* Lesetext *
▬▬▬▬▬▬▬▬▬▬

Back to the Books: Graffiti-Battle und Frauen an Sprühdosen

In den Rotondes werden am Samstag die Sprühdosen gezückt: Die Veranstaltung „Back to the Books“ widmet sich zum dritten Mal ganz der Graffitikunst. Es gibt ein Battle, die Doku „Girl Power“ über Frauen in der Szene und eine erstaunlich männliche Jury.

Beim Graffiti-Battle von „Back to the Books“ treten 24 Künstler*innen gegeneinander an. (Copyright: Back to the Books)

Mit „Back to the Books“ verdonnern die Rotondes niemanden zur Pflichtlektüre und zitieren auch keinen vors Bücherregal. Der Veranstaltungstitel spielt auf die Black Books an: Hefte, die Writer*innen – so heißen Graffiti-
künstler*innen, die vor allem Buchstaben an die Wand bringen – zur Verbesserung ihres Stils nutzen und untereinander austauschen. Die Rotondes stehen am Samstag also im Zeichen der Graffitikunst.

Es gibt unter anderem ein künstlerisches Kräftemessen zwischen Graffitikünstler*innen. Das Urteil über Sieg und Niederlage fällt eine hochkarätig besetzte Jury. Ihre Zusammenstellung verdeutlicht, warum der am Nachmittag gezeigte Dokumentarfilm „Girl Power“ aus dem Jahr 2016 wichtig ist.

▬▬▬▬▬▬▬▬▬▬

* Datenteil *

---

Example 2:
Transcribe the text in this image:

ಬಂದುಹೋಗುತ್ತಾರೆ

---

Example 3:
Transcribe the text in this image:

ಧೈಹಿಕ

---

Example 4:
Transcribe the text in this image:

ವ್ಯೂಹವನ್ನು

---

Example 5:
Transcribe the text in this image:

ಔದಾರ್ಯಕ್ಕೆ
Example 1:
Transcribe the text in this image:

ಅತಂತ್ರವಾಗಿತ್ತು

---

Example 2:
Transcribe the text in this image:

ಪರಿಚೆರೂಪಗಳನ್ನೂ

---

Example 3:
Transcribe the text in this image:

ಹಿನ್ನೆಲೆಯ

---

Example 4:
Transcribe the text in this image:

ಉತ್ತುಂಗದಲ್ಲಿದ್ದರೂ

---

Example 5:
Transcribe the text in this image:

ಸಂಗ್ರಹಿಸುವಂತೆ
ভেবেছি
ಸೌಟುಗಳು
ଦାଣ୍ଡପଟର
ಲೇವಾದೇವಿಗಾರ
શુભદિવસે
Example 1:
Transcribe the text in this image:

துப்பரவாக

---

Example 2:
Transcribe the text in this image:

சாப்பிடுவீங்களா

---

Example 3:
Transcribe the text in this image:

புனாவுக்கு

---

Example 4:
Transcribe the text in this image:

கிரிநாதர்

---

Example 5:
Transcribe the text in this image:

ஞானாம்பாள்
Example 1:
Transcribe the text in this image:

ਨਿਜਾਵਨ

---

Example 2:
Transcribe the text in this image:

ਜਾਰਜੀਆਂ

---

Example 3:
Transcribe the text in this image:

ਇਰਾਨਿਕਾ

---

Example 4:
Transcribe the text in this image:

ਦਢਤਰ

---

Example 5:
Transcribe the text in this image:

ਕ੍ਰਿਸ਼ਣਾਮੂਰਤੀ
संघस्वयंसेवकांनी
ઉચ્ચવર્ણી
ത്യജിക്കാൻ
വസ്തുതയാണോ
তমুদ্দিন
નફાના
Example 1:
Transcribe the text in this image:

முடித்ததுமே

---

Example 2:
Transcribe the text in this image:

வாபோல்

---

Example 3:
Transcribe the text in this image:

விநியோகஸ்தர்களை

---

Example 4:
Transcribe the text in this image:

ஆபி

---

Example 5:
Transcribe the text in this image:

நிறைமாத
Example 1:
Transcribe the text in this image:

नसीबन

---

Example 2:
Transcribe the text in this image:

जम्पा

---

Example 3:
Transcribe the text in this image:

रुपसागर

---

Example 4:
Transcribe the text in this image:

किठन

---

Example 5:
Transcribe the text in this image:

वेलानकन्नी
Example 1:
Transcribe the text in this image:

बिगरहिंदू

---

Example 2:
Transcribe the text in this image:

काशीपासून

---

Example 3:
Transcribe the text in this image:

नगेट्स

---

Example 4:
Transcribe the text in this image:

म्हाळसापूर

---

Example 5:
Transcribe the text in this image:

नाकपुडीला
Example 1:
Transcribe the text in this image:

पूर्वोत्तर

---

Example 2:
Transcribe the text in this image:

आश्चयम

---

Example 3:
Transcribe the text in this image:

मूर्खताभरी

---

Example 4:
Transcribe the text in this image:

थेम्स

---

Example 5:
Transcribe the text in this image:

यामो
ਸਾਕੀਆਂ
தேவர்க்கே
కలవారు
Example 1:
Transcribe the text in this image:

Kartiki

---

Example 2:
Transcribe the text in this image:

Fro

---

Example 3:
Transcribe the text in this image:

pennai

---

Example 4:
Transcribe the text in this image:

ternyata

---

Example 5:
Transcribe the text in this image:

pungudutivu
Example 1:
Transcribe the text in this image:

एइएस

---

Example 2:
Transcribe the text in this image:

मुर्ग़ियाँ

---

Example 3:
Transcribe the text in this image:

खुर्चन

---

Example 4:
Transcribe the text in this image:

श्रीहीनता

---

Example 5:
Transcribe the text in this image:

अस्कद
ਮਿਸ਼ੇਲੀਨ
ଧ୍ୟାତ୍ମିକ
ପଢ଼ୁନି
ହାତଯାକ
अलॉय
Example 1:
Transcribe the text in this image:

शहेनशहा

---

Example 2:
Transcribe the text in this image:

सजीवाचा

▬▬▬▬▬▬▬▬▬▬

* Aufgaben *
1. Überarbeite den Lesetext über „Back to the Books“: Beginne bei den Worten „Mit „Back to“ und höre nach „Zeichen der Graffitikunst.“ auf. Ersetze in diesem Abschnitt „Hefte“ durch „Skizzenbücher“.
2. Zum wievielten Mal widmet sich die Veranstaltung „Back to the Books“ laut dem Lesetext ganz der Graffitikunst?
Die Datensätze braucht man für die Bearbeitung nicht.

* Lösungen *
1.
Mit „Back to the Books“ verdonnern die Rotondes niemanden zur Pflichtlektüre und zitieren auch keinen vors Bücherregal. Der Veranstaltungstitel spielt auf die Black Books an: Skizzenbücher, die Writer*innen – so heißen Graffiti-
künstler*innen, die vor allem Buchstaben an die Wand bringen – zur Verbesserung ihres Stils nutzen und untereinander austauschen. Die Rotondes stehen am Samstag also im Zeichen der Graffitikunst.

2. Zum dritten Mal.